(utr) 65 gemeinsame Ehejahre zeugen bei dem sympathischen, lebensbejahenden Paar von Vertrauen, Respekt und Liebe.

Kennengelernt haben sich Ingeburg (88)  und Heinz Staffetius (89) vor 71 Jahren.

Nach Flucht und Vertreibung aus seinem Heimatdorf in der Nähe von Breslau landete der Ehemann damals als Jugendlicher in Freiberg. Dort machte er eine Lehre zum Maschinenschlosser. Und dort begegnete er auch seiner späteren Frau, die dort Friseurin lernte. Im Zug haben sie sich oft gesehen und am Reformationstag beim Tanzabend wiedergetroffen. Das war 1948 und von da an kamen sie sich näher.
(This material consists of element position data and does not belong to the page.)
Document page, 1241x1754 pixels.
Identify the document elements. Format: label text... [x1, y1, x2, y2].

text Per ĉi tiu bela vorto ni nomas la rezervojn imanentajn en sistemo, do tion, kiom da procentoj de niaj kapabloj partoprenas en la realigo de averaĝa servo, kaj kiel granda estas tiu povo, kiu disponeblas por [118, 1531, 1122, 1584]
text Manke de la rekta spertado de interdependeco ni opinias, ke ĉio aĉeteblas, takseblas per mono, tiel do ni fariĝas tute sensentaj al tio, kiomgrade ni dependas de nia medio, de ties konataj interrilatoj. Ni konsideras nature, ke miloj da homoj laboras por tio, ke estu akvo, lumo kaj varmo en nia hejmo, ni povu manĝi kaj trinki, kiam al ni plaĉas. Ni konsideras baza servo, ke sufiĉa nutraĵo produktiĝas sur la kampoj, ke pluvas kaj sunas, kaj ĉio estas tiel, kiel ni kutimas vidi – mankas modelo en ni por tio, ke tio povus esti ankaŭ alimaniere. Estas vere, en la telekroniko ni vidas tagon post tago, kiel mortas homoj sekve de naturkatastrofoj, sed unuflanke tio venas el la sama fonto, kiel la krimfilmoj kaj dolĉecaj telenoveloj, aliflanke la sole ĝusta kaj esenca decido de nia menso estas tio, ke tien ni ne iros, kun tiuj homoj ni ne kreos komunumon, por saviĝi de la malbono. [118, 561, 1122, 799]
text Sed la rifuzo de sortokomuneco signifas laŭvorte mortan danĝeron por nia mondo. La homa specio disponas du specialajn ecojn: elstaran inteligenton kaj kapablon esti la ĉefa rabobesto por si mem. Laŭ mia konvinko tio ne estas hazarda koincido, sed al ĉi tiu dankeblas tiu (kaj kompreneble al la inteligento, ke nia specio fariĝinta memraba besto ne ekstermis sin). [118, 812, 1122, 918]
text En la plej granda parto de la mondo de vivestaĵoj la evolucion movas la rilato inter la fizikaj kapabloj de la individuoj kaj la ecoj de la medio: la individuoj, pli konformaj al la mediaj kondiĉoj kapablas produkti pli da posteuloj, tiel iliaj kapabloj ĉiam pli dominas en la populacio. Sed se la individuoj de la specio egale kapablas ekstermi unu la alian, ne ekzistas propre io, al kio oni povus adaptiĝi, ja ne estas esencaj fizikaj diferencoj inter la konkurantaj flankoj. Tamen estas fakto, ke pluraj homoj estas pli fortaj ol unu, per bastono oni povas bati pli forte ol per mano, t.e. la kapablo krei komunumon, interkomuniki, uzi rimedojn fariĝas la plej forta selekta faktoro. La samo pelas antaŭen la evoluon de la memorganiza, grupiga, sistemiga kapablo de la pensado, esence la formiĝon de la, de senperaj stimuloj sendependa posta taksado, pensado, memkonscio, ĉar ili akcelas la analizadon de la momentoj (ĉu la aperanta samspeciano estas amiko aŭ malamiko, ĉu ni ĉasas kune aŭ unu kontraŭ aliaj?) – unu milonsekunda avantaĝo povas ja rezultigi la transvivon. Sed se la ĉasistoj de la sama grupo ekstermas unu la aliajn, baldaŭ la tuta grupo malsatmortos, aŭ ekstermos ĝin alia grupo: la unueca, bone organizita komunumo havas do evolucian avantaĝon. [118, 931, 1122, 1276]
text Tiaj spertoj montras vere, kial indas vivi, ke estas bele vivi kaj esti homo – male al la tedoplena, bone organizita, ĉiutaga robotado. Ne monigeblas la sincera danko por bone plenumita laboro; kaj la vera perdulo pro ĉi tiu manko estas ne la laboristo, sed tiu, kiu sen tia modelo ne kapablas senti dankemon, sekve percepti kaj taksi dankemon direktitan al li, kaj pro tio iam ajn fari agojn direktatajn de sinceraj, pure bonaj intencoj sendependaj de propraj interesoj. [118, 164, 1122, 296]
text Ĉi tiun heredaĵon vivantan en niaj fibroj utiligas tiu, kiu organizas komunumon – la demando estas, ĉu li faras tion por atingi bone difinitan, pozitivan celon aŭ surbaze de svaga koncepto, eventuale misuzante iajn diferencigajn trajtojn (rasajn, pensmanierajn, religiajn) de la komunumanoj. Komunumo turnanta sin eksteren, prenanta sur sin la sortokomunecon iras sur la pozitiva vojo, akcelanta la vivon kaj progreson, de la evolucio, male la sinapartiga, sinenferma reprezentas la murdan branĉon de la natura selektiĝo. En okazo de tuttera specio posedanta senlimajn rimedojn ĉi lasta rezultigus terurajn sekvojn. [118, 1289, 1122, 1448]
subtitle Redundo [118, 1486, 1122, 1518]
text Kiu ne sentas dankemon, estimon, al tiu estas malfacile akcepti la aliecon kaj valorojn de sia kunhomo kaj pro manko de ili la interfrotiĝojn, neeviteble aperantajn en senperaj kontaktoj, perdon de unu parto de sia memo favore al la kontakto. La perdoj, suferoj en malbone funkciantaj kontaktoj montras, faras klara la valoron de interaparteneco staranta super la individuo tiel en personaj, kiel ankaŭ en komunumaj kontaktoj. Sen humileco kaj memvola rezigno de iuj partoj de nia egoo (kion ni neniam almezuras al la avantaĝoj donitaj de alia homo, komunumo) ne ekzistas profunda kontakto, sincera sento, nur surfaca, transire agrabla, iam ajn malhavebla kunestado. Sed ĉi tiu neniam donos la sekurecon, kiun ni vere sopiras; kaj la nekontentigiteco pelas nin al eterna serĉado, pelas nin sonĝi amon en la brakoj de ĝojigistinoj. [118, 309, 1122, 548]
1952 begann er ein Studium an der Textilfachschule in Forst. Danach arbeitete Heinz Staffetius in Plauen und das Paar bekam eine Wohnung. 1957 kam Tochter Ramona zur Welt. Ingeburg Staffetius sattelte um und wurde Heimerzieherin. 1958 ging das Paar nach Karl-Marx-Stadt, bekam eine schlichte, aber schicke Zweiraum-Neubauwohnung mit Ofenheizung. Der Ehemann arbeitete als technischer Leiter in der Textilbranche, sie als Erzieherin an einer Schule. Nach dem Renteneintritt kamen sie 1997 nach Guben.

Viele Reisen haben beide in all den Jahren unternommen. Vier Monate im Jahr waren sie in der Welt unterwegs. Türkei im Winter, Wellnessurlaub in Ungarn im Frühjahr und wandern im Sommer. Noch heute zehren sie von diesen Unternehmungen, denn so lange Reisen sind der Gesundheit wegen heute nicht mehr möglich. Doch mit dem Auto fahren sie heute noch nach Cottbus, Berlin oder in die nähere Umgebung.

Überhaupt ist das sympathische Paar trotz körperlicher Einschränkungen sehr mobil. Gejammert werde nicht. Man müsse selbst etwas tun und auch selbst für sein Wohlbefinden sorgen, sind sich die beiden einig. Auch im Haushalt machen sie noch alles selbst. „Wir haben uns stets die Hausarbeit geteilt. Mein Mann hat mich schon immer verwöhnt. Er hat von Anfang an mit angepackt, jeder hatte und hat immer noch seine Aufgaben. Wir sind ein eingespieltes Haushaltsteam“, erzählt Ingeburg Staffetius. Und das, obwohl ihr Mann aufgrund von Krankheiten auf Rollstuhl oder Krücken angewiesen ist. „Es gibt keine unüberwindbaren Aufgaben, es gibt nur Lösungen“, sagt er verschmitzt. Das sei schon immer ihre Maxime gewesen. Vielleicht auch deshalb arbeitet er seit vielen Jahren ehrenamtlich im Bundesvorstand der Deutschen Selbsthilfevereinigung für Stomaträger und Menschen mit Darmkrebs sowie deren Angehörige mit, hat lange Zeit die Selbsthilfegruppen in ganz Sachsen geleitet.

Das rüstige Jubiläumspaar ist mit der Zeit gegangen, hat eine schicke Dreiraumwohnung im Herzen von Guben. Vor zweieinhalb Jahren sind sie wegen eines Fahrstuhls dorthin gezogen. Und auch technisch ist Familie Staffetius auf dem neuesten Stand. Computer und Smartphone gehören zu ihrem Alltag.

Die große Feier zu ihrer Eisernen Hochzeit findet am Wochenende in Berlin statt. Dann kommt neben vielen Angehörigen und Freunden auch ihr Enkel aus England. Darauf freuen sich beide sehr. Für die Zukunft wünschen sie sich, noch so lange wie möglich zu zweit zu sein und möglichst alles selber machen zu können.